Getting an early start
I’m amazed by some of the statistics reported in this article in today’s Times:
These numbers seem incredible to me, despite the fact that the other high school in my district has offered a 4-year Mandarin sequence for close to a decade now. (Our school had classes in Hebrew and Farsi, which better represented the demographics of our side of town, in addition to the French, Spanish, Latin, and (a conversational course in) Italian available throughout the district.) The amazingness of some of these programs speaks for itself, as in this description of the nascent endeavor in Chicago’s public schools:
One recent morning, a class of third graders bowed to one another and introduced themselves in Chinese, and a class of fourth graders practiced writing numbers in Chinese characters on marker boards. Chinese classes began at Alcott in February, but more students are already choosing it over Spanish.
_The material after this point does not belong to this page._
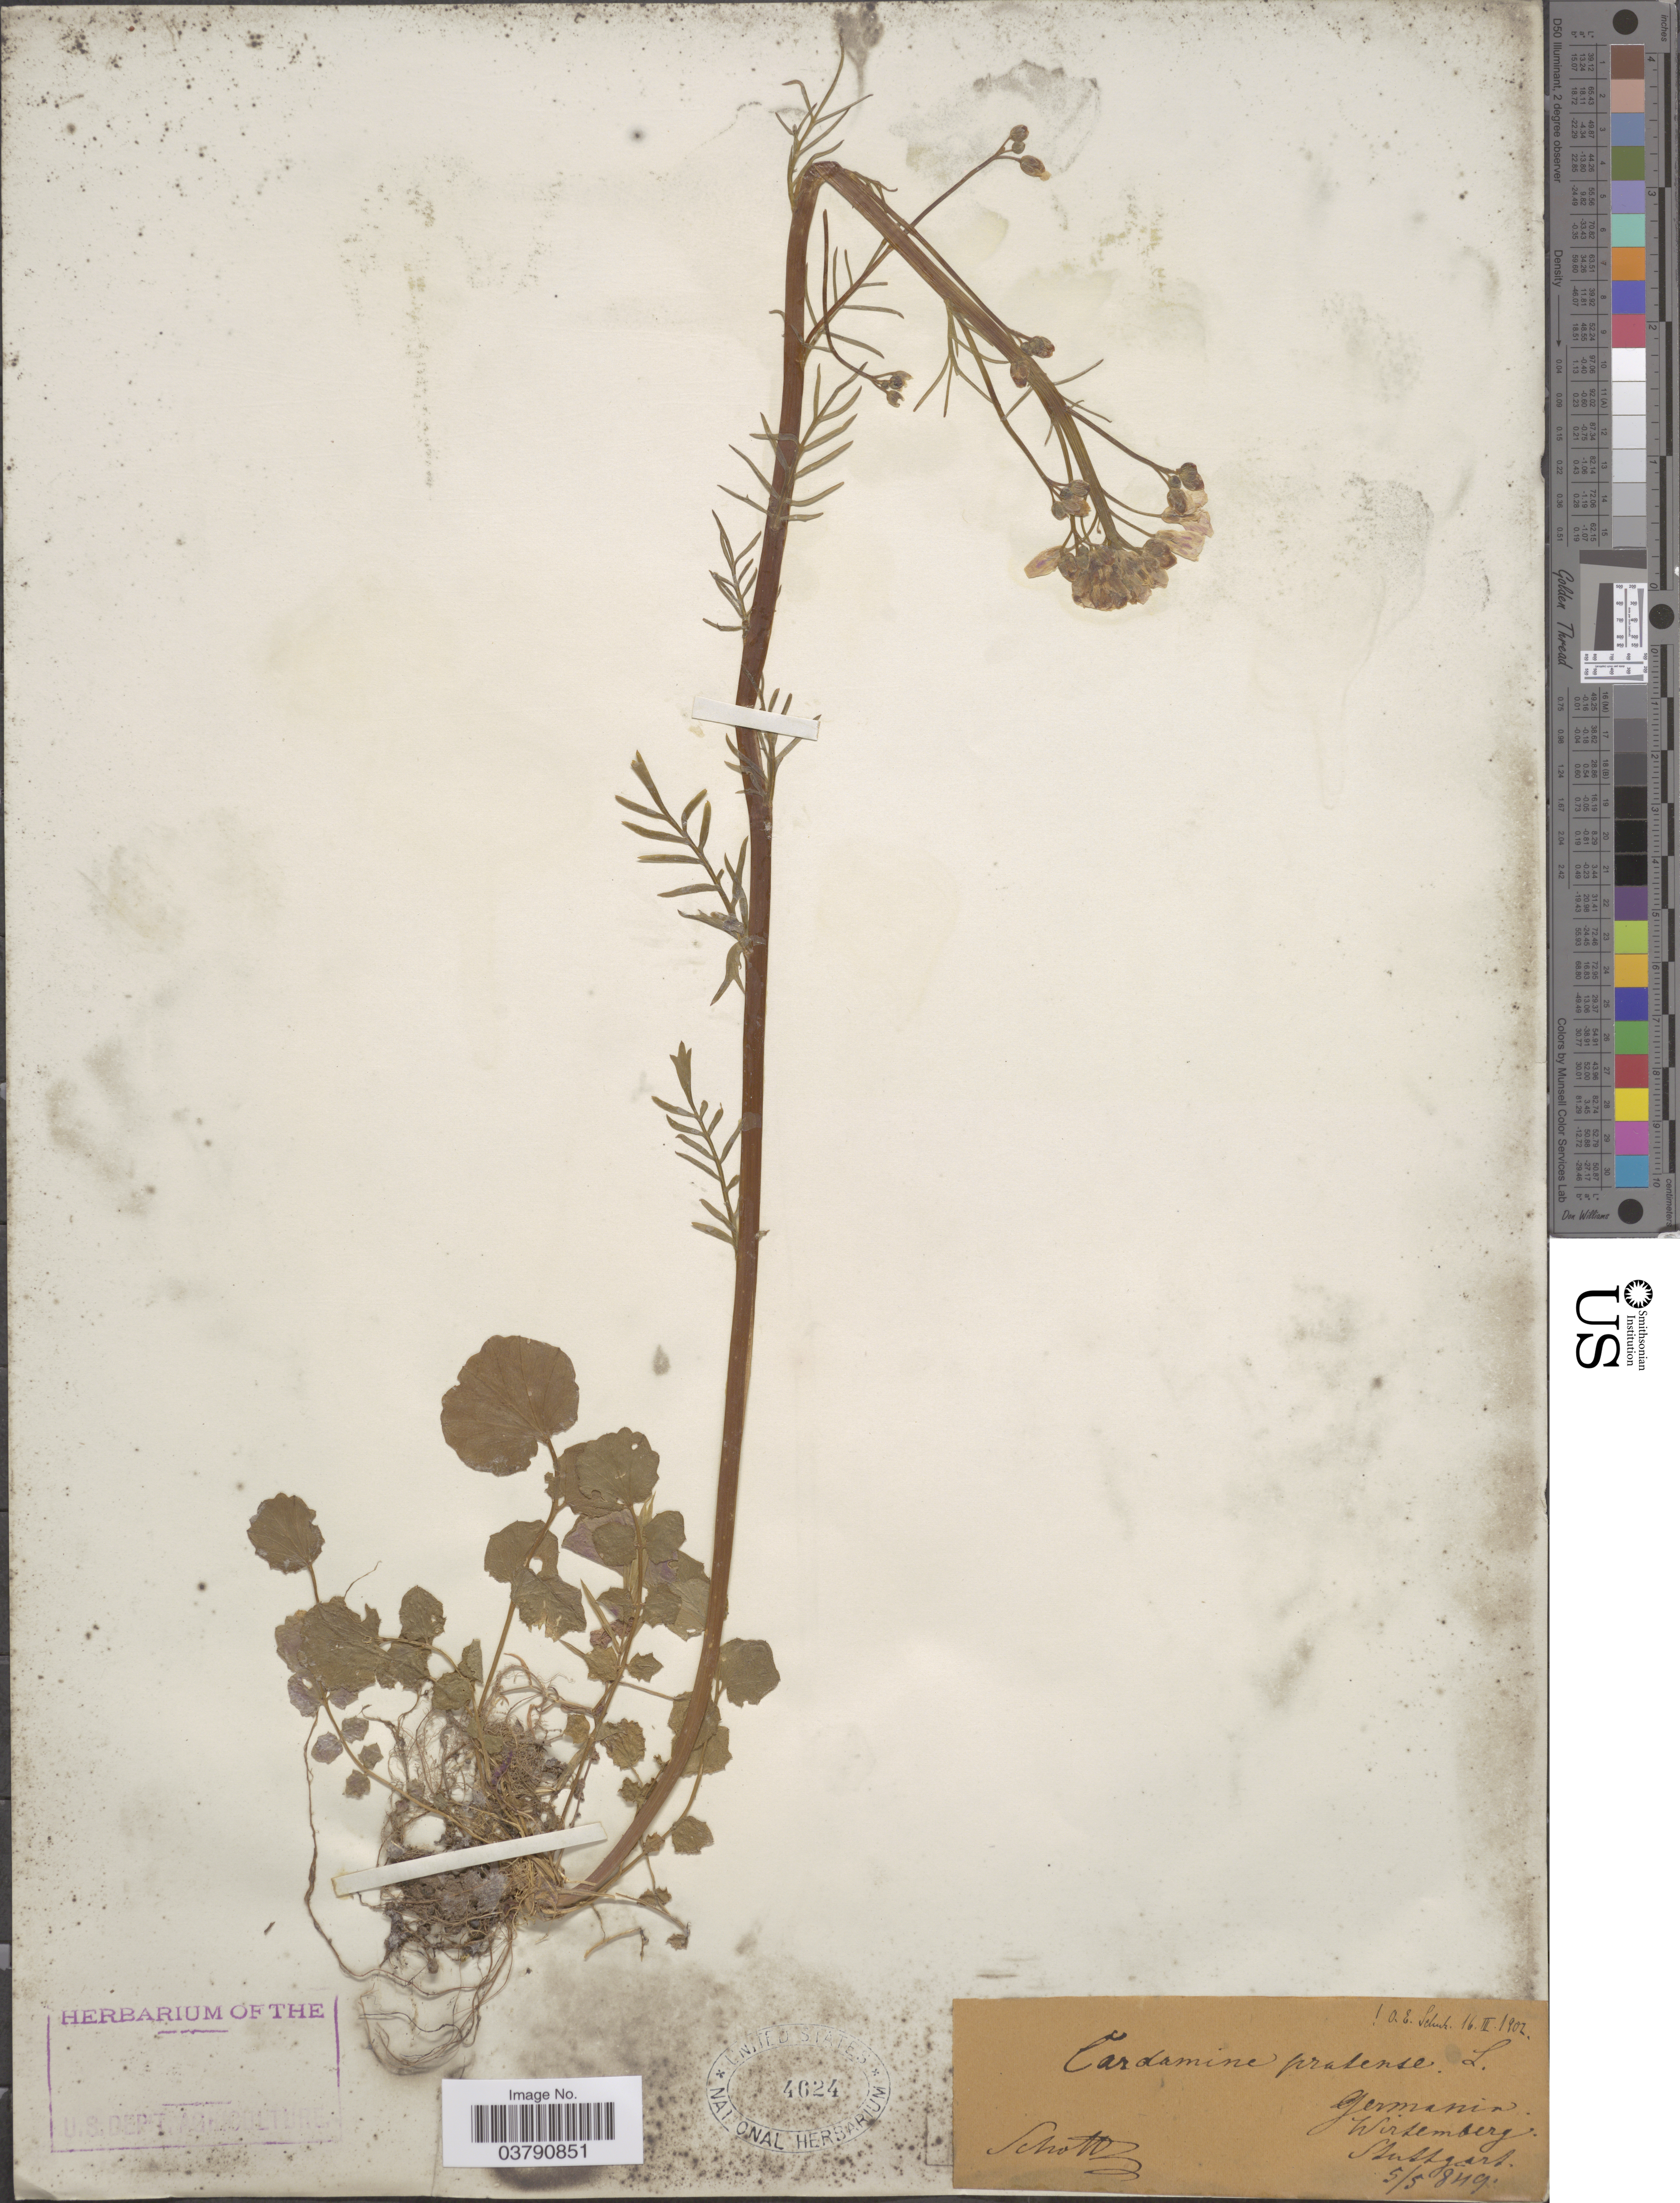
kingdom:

Even more surprising is the fact that these classes are not just being implemented in the richest and whitest of neighborhoods (or in affluent suburbs like my own hometown)–in Chicago at least, a number of the participating schools are predominantly black or Hispanic. This diversity in the cultural and economic backgrounds of the students involved, and the varying education levels of their parents, may contribute to some concerns about the difficulty of teaching Chinese to little kids from the inner city, but lack of knowledge isn’t the only reason behind that wariness. Even if they know something about what it takes to learn Chinese (as I do), they’d still have rationale for their worries:
Some parents here worry at first about how relevant the Chinese classes are and whether they will be too difficult. The Foreign Service Institute, which trains American diplomats, ranks Chinese as one of the four most time-intensive languages to learn. An average English speaker takes 1,320 hours to become proficient in Chinese, compared with 480 hours in French, Spanish or Italian, the institute says.
Programs like this are terrific, and not just because they expose children that might otherwise grow up with a somewhat limited perspective of the world around them with a sense of its true expansiveness and manifold cultural differences. It’s also just plain awesome that these 10-year-olds are able to start learning any language, and especially one that both takes many years to learn well and is much easier to acquire at a young age. Even though I attended one of the best public schools in the country, the only foreign language instruction I was able to receive before the sixth grade was a month-long before school Spanish program in fourth grade in which we met for a half-hour two or three times a week and learned how to count and say hello (and perhaps a few other words that I forgot long before I again had a chance to take up studying the language). This kid, Raul Freire, the 9-year-old son of an Ecuadorian immigrant, has had the opportunity of a lifetime to miss a few minutes of gym, art, and music and gain the world instead:
“Mostly everybody in the school wants to take Chinese,” Raul said. “I think about being a traveler when I grow up, so I have to learn as many languages as I can.”
I can’t help but be jealous of kids able to participate in programs like these–and to be inspired to work even harder on my own studies here, so some little kid who’s never left the South Side can’t speak Chinese better than I can!